O sistema global é regrado por documentos gerais e especiais. A título de ilustração (não exaustiva): Declaração Universal de Direitos Humanos (DUDH) – possui efeitos enunciativos (não é tratado); Carta das Nações Unidas; Pacto Internacional sobre Direitos Civis e Políticos; Pacto Internacional sobre Direitos Econômicos, Sociais e Culturais. Em que pese não materializar tratado, a DUDH repercutiu em relevantes documentos consectários. Para Lorenzon (2017, p. 80):

"Esse processo resultou no Pacto Internacional dos Direitos Civis e Políticos (ICCPR) e no Pacto Internacional dos Direitos Econômicos, Sociais e Culturais (ICESCR). Ele veio a ser justificado por um argumento pragmático, mas que refletia também as tensões que se escalavam na Guerra Fria: enquanto a primeira tratava de direitos civis e políticos que somente requeriam abstenções, a segunda demandava ações afirmativas de implementação".

A referência ajuda a entender o porquê da diferenciação entre os direitos individuais (primeira dimensão), como negativos (obrigação de não fazer); e os sociais (segunda dimensão), como positivos (aplicáveis a grupos/classes – obrigações prestacionais). Tudo isso retrata bifurcação operada pela filosofia liberal versus a perspectiva coletivista – ou dirigista ou intervencionista (socialismo).

— ENUNCIADO 1 —
Informe todas as linhas dos registros abaixo que contêm a palavra "keys", levando em conta maiúsculas e minúsculas.

— DADOS DO EXERCÍCIO —

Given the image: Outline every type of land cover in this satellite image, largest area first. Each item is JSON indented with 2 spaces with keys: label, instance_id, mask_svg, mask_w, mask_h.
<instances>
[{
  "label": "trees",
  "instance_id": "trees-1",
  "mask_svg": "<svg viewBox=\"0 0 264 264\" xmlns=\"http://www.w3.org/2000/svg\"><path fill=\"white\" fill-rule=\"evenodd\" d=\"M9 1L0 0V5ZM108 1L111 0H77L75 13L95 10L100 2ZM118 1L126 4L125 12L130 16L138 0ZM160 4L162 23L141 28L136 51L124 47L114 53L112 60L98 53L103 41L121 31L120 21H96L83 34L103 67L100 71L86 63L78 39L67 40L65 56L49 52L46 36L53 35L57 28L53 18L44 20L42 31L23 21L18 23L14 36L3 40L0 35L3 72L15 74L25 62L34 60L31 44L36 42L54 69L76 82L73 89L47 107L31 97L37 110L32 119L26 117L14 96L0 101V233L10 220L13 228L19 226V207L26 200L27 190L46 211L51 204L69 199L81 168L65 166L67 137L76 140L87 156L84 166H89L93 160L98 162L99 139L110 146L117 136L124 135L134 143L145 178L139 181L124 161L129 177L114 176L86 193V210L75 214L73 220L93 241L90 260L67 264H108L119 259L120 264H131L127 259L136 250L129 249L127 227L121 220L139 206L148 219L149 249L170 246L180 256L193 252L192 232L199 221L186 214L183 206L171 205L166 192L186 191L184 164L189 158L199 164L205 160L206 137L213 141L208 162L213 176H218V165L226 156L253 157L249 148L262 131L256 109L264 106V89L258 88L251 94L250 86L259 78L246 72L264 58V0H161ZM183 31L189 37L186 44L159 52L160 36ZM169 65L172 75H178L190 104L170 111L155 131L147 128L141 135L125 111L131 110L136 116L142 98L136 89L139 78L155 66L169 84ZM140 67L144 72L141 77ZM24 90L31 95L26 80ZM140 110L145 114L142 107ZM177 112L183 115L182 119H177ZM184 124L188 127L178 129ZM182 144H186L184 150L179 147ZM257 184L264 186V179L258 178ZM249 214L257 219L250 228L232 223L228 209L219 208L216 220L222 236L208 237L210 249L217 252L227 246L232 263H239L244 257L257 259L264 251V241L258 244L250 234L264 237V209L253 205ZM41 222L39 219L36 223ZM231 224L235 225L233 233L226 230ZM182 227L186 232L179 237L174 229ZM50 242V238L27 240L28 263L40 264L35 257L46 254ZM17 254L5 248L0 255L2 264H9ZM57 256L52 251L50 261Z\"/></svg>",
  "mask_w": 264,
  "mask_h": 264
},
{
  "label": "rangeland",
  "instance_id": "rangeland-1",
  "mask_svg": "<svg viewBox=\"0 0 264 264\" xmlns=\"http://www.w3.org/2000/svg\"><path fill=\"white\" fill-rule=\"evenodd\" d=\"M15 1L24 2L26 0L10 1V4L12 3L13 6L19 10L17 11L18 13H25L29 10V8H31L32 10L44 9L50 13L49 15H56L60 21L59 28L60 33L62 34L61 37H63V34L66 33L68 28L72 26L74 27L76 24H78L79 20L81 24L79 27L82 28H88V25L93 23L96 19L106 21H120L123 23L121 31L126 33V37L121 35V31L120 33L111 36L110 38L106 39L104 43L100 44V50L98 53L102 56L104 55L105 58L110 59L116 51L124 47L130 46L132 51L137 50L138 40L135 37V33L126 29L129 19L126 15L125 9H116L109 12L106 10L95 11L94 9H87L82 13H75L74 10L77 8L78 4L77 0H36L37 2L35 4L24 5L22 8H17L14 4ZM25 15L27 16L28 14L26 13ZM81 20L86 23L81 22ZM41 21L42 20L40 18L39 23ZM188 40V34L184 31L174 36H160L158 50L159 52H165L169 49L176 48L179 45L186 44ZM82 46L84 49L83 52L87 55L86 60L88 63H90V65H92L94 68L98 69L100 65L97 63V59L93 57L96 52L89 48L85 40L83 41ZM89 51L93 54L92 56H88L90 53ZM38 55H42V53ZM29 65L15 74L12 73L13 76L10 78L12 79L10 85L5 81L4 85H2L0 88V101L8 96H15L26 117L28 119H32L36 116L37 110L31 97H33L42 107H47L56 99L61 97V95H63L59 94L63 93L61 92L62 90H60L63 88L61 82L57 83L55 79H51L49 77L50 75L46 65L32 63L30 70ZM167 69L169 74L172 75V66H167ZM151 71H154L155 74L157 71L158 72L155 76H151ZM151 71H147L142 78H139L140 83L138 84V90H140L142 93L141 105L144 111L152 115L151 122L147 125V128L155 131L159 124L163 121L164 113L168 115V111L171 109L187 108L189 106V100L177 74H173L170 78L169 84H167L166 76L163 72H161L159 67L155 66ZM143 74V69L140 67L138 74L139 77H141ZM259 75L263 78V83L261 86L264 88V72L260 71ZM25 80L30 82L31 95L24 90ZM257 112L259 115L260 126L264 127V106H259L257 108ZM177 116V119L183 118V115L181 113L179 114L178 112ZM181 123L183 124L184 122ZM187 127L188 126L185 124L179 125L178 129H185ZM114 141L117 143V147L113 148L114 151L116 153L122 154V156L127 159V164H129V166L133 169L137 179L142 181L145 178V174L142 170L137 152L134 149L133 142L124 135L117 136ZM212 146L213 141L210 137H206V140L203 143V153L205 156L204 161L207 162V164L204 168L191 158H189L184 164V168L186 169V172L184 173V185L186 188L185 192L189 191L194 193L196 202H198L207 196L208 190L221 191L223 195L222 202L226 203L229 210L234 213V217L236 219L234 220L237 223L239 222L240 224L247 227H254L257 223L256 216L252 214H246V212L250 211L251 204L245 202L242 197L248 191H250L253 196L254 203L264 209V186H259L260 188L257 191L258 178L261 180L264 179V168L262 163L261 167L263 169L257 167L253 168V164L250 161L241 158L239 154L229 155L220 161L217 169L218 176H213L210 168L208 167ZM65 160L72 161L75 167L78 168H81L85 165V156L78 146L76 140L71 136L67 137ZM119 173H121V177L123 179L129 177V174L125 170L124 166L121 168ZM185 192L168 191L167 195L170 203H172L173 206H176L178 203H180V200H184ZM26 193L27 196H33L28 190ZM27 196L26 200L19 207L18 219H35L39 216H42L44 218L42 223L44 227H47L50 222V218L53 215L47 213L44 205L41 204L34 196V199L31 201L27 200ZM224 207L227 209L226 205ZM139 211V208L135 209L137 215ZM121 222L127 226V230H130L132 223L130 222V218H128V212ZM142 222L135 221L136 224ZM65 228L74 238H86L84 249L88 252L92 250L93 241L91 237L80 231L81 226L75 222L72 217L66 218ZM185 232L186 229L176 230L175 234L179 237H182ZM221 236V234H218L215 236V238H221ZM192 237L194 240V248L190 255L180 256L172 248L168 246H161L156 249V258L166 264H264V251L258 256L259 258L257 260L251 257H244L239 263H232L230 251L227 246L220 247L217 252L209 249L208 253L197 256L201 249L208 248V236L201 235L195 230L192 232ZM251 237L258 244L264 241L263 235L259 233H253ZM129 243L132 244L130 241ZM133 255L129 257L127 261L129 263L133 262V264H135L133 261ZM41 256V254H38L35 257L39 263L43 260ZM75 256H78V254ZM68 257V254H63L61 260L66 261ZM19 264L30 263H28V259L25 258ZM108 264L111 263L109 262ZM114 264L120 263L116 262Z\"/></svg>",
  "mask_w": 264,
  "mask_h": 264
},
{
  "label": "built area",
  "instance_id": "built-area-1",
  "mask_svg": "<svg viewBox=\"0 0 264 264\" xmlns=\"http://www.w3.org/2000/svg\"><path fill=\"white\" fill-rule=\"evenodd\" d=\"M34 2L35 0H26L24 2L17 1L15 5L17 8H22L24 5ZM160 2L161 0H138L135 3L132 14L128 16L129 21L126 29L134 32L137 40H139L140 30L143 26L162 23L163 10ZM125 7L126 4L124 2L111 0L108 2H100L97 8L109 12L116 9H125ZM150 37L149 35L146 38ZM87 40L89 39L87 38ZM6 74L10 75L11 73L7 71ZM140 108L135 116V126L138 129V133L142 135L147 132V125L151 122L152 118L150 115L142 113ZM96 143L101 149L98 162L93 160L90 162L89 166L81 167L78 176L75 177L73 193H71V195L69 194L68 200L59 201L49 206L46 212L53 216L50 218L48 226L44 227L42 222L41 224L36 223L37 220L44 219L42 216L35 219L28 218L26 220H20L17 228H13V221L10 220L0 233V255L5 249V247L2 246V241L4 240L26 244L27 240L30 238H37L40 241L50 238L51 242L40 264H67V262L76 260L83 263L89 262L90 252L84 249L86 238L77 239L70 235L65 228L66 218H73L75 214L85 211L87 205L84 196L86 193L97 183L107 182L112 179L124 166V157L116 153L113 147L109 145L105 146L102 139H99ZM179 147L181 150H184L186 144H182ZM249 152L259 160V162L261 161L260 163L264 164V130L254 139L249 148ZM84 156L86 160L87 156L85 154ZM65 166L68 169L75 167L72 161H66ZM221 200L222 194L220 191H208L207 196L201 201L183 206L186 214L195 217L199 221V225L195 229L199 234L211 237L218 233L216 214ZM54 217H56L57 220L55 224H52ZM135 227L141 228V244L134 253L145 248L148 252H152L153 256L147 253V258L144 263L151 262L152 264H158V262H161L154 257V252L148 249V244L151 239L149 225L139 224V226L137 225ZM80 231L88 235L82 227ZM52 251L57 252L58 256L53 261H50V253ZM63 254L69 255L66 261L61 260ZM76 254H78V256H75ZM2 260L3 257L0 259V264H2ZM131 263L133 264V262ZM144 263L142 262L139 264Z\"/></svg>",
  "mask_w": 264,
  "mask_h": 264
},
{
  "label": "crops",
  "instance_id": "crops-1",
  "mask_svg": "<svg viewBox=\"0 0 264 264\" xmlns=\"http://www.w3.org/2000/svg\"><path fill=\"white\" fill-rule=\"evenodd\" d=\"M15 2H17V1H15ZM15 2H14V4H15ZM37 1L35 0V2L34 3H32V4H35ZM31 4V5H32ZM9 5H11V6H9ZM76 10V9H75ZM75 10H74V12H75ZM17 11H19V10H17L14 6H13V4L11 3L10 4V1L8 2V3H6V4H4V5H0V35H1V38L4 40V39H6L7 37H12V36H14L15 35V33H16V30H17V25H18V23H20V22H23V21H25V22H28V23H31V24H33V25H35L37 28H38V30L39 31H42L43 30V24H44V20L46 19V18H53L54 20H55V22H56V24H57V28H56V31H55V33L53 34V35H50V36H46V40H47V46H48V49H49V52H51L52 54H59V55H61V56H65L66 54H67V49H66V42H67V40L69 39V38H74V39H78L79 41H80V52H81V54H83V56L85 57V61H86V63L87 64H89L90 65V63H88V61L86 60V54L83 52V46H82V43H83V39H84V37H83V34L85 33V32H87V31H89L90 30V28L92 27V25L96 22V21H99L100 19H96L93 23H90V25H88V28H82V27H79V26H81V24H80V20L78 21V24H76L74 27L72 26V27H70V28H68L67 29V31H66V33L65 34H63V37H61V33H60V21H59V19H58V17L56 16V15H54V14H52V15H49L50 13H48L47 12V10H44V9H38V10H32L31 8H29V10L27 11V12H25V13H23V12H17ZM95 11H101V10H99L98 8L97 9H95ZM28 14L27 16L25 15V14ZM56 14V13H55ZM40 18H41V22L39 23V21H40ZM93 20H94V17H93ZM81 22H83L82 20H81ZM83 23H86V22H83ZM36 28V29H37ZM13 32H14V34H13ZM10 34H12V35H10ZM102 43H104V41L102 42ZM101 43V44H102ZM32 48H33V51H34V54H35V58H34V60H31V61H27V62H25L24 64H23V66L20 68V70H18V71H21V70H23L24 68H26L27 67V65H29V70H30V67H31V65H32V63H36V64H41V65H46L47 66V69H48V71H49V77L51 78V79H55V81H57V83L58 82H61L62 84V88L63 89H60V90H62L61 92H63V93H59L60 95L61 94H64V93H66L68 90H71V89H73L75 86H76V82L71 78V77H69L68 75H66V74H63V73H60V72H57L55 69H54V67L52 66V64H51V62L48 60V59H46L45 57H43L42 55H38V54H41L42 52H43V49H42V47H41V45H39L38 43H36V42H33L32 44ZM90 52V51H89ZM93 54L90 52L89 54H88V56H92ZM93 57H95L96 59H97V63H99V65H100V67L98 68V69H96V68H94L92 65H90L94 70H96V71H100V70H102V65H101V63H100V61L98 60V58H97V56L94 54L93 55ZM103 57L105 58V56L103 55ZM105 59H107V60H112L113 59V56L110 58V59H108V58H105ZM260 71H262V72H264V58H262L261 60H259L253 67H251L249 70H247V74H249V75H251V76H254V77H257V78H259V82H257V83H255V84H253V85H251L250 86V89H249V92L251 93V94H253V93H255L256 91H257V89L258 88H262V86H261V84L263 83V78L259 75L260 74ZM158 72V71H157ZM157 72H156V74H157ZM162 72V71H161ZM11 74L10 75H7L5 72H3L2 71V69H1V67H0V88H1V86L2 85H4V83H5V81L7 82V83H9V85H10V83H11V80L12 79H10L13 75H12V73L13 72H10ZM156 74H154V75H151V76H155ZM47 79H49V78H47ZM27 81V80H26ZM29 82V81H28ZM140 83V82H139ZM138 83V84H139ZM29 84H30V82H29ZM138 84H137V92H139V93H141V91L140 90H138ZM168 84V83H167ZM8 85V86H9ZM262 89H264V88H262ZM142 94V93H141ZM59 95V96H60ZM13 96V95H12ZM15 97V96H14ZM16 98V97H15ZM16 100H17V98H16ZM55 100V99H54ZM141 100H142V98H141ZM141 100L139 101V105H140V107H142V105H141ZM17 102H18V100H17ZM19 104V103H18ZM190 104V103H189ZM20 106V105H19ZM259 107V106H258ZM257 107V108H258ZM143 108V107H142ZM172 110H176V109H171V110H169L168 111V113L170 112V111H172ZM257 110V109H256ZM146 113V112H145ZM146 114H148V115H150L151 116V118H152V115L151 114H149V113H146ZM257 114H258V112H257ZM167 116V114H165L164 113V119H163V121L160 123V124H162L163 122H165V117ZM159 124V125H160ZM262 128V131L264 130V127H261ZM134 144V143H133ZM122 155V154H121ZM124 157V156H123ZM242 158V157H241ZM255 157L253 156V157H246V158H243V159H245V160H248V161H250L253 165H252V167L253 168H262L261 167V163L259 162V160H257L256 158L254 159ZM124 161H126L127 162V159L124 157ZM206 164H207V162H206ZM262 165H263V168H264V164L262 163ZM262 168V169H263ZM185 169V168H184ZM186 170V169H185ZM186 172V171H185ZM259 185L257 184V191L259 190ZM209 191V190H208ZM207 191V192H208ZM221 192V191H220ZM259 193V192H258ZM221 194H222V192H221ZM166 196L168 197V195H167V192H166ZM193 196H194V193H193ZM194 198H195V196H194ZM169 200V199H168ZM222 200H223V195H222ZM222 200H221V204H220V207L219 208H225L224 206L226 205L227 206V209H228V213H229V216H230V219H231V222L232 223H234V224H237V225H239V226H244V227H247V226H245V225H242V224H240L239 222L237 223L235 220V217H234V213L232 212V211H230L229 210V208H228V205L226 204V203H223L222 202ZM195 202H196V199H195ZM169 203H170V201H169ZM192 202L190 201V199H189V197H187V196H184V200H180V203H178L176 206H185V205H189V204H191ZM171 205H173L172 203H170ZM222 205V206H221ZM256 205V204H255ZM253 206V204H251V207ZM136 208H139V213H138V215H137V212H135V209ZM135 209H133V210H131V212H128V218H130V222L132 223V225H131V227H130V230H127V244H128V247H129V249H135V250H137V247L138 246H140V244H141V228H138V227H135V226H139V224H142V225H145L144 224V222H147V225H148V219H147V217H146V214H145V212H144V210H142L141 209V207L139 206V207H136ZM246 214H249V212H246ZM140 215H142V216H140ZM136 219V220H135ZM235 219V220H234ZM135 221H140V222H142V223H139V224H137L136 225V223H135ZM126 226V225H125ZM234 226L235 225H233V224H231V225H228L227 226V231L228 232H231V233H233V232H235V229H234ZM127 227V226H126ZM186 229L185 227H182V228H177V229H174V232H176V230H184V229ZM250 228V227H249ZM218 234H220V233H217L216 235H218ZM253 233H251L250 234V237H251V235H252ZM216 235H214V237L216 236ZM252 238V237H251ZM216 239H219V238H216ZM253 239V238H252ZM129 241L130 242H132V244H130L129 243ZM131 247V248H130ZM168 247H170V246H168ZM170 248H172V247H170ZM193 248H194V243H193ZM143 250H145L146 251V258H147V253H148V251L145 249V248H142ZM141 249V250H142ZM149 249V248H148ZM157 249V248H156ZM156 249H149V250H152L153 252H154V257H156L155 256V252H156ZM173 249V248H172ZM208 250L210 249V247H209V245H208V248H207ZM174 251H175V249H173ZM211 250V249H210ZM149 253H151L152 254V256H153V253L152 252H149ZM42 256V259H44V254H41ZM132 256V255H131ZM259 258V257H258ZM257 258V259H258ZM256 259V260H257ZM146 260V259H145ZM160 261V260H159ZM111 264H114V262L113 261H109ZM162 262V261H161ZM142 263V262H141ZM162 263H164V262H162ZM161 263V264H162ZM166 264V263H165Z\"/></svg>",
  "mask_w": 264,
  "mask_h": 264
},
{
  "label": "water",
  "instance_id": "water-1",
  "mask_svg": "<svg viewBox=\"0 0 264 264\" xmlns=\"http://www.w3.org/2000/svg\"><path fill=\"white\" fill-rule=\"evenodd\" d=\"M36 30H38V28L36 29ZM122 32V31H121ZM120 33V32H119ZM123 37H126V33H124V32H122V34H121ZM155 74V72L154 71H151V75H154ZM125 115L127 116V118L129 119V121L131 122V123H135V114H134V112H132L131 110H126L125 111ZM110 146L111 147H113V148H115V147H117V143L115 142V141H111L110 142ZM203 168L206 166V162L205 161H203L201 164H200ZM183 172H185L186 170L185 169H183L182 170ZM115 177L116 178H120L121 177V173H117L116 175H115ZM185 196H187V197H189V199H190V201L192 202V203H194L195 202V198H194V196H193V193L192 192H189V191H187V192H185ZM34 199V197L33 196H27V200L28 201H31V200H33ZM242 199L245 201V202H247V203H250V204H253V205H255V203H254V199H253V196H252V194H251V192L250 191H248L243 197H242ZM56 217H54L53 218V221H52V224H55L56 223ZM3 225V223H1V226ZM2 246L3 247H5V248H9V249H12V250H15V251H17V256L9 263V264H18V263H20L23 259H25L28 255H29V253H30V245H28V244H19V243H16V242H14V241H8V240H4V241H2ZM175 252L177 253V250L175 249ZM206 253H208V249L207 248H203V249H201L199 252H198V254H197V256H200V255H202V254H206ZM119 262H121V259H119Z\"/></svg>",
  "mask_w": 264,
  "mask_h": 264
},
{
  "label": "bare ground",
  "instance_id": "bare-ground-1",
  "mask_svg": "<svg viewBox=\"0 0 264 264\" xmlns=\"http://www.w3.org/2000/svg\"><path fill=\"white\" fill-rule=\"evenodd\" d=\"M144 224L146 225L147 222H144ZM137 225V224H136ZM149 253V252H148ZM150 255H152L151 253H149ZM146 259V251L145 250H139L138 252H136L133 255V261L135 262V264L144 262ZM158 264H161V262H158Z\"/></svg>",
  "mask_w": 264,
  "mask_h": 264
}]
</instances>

--

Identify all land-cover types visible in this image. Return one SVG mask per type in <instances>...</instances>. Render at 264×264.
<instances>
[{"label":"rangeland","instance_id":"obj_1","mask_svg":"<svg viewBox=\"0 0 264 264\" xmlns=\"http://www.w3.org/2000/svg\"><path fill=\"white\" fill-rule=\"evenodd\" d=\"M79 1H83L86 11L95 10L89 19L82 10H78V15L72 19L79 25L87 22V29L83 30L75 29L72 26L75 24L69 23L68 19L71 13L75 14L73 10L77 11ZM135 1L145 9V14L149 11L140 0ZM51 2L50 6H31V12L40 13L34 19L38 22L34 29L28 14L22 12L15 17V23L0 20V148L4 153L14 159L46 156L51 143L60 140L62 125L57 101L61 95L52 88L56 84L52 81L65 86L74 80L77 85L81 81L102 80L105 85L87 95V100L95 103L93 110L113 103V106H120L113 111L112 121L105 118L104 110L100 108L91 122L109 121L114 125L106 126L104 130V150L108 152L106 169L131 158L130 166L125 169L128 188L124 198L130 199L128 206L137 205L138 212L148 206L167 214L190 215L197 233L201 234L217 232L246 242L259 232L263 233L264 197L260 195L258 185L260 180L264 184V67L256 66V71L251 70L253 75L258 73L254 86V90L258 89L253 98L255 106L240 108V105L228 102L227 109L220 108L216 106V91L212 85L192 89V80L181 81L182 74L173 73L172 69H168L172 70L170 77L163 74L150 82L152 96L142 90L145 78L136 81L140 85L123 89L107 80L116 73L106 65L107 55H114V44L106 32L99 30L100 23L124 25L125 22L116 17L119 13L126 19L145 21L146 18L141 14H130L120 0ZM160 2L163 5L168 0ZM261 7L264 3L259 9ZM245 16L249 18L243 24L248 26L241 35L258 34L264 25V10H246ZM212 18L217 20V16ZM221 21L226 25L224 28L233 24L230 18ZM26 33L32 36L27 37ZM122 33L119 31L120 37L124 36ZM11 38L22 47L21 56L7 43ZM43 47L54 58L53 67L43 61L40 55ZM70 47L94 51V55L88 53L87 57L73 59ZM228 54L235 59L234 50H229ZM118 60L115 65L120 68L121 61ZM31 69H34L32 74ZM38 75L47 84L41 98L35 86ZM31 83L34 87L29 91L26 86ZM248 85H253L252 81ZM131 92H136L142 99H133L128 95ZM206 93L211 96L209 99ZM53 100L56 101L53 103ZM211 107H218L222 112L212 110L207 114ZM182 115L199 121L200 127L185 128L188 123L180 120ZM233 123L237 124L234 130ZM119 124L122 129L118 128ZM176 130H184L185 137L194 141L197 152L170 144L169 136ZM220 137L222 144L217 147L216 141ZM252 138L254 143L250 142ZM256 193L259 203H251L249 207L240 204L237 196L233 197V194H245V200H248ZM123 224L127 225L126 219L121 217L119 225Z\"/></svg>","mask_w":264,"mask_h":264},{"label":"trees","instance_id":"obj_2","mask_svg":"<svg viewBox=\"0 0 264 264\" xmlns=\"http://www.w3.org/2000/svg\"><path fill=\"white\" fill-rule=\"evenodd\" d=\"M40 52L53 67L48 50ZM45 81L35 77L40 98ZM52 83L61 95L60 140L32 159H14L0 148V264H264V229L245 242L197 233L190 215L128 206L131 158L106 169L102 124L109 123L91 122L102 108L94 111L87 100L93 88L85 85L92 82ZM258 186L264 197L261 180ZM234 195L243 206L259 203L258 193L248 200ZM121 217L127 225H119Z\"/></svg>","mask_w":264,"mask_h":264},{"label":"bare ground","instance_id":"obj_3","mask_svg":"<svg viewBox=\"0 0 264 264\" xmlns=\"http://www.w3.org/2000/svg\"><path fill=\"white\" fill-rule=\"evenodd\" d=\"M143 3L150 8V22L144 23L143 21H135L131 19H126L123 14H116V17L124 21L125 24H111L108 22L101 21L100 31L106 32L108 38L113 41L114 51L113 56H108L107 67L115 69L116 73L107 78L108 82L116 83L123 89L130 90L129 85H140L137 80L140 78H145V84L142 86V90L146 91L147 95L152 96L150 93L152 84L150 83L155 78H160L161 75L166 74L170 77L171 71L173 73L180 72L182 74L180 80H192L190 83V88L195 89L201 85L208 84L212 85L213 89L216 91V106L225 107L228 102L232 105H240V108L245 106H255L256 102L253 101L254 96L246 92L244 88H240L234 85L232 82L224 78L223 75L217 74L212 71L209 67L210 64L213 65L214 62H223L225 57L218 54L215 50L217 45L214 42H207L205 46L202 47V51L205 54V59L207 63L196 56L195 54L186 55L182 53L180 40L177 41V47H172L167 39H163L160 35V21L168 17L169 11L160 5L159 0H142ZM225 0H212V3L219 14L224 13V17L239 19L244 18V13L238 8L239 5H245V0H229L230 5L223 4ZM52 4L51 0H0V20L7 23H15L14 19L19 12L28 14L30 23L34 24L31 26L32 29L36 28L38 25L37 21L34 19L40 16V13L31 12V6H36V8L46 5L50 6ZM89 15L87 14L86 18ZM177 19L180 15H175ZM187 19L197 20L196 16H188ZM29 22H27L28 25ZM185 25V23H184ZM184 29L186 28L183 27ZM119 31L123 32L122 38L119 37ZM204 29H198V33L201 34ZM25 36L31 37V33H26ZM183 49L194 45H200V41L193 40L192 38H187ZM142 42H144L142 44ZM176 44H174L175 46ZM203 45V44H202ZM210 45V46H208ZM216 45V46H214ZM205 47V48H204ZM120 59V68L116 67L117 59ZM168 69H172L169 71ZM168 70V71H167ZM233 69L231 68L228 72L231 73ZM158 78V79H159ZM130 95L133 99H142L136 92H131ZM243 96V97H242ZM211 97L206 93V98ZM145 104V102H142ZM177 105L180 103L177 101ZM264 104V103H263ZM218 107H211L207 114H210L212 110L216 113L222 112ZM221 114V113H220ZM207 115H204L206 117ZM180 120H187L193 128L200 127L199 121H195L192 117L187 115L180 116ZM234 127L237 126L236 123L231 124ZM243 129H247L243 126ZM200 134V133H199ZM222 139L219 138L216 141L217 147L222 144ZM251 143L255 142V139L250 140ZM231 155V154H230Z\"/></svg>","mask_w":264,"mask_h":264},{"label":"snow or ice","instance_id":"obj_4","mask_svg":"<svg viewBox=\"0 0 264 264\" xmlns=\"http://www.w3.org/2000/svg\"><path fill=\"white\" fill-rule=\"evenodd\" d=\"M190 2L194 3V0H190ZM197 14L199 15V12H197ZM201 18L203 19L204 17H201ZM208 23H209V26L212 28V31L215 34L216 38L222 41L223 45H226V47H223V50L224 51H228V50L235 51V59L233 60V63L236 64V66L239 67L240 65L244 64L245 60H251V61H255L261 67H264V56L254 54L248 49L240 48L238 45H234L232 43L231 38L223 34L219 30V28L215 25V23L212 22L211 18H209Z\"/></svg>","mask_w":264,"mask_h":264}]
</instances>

==

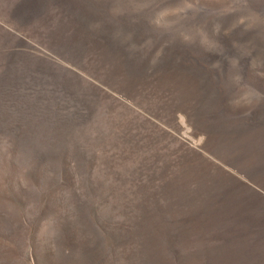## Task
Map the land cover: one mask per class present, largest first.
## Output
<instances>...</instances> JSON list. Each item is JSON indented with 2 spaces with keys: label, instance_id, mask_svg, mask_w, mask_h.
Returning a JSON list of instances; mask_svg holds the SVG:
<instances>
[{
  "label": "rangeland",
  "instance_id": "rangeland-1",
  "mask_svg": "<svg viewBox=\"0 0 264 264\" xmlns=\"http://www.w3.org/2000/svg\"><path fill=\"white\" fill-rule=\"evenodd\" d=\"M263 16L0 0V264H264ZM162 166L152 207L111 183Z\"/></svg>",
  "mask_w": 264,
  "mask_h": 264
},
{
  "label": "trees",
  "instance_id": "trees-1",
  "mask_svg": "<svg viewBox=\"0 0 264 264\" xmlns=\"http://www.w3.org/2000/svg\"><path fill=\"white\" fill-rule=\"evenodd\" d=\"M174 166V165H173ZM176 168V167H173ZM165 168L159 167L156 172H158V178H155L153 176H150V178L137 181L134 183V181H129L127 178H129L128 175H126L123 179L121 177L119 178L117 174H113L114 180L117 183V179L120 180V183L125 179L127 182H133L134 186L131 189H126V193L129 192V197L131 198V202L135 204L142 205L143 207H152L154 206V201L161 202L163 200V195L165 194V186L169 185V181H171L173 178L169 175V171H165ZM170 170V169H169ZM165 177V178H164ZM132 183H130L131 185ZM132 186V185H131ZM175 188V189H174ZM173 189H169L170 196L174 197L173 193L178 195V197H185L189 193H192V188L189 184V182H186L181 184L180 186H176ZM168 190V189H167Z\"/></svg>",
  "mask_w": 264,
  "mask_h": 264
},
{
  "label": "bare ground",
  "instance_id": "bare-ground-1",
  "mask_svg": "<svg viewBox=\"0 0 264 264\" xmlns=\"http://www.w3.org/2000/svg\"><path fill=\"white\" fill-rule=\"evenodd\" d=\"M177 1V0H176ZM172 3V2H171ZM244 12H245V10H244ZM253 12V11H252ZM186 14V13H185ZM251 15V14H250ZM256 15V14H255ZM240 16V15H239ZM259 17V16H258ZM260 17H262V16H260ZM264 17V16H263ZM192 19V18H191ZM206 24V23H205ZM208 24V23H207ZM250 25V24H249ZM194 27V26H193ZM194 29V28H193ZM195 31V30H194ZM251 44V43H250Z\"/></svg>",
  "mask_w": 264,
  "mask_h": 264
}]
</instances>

— ENUNCIADO 2 —
Prossiga o texto sobre o sistema global de direitos humanos, começando logo após a última frase apresentada.

— RESPOSTA ESPERADA 1 —
Given the image: Outline every type of land cover in this satellite image, largest area first. Each item is JSON indented with 2 spaces with keys: label, instance_id, mask_svg, mask_w, mask_h.
<instances>...</instances> JSON list. Each item is JSON indented with 2 spaces with keys: label, instance_id, mask_svg, mask_w, mask_h.

— RESPOSTA ESPERADA 2 —
Agora, sobre os documentos especiais (rol não taxativo), exemplificam-nos: Convenção pela Eliminação de Todas as Formas de Discriminação Racial; Convenção pela Eliminação de Todas as Formas de Discriminação contra a Mulher. Tanto as convenções especiais quanto as gerais incluem uma série de mecanismos de proteção.

Os sistemas regionais de proteção também são estruturados por documentos gerais e especiais. Um dos traços marcantes entre os mecanismos regionais e o global de proteção reside no fato de o global ser aberto à adesão de (praticamente) todos os países. Os regionais, abertos somente à adesão dos países de cada região, visando a complementar o sistema global, tudo em prol da tutela de distintas dimensões dos humanos direitos.

Ínsitos ao ser, têm o propósito de proteger as pessoas do abuso de poder estatal. O princípio da dignidade da pessoa – balizador dos direitos fundamentais – implica diretiva imprescindível para que o ser humano viva condignamente. Os direitos fundamentais dialogam, interagem. Seus conteúdos se vinculam. Não podem ser procrastinados.

Os direitos fundamentais nascem da Constituição e/ou de Leis Básicas. Servem de pauta ao legislador e às instâncias que o aplicam. Uma vez estabelecidos, incorporam-se ao patrimônio jurídico da cidadania. Não podem ser suprimidos (vedação ao retrocesso).

Humanos deveres (perspectiva internacional) ou fundamentais (abrangência interna) trazem ao debate a capacidade jurídica internacional do indivíduo – reconhecimento de sua condição de sujeito ativo no direito internacional, o que implica a possibilidade de defesa pessoal perante organismos internacionais.

Saliente-se que, após o advento da Convenção de Nova Iorque, abriu-se a possibilidade de que, em se tratando de pessoa com deficiência, o sujeito busque tutela jurídica diretamente em organismos internacionais. Há pleitos individuais, portanto, de significativa repercussão internacional.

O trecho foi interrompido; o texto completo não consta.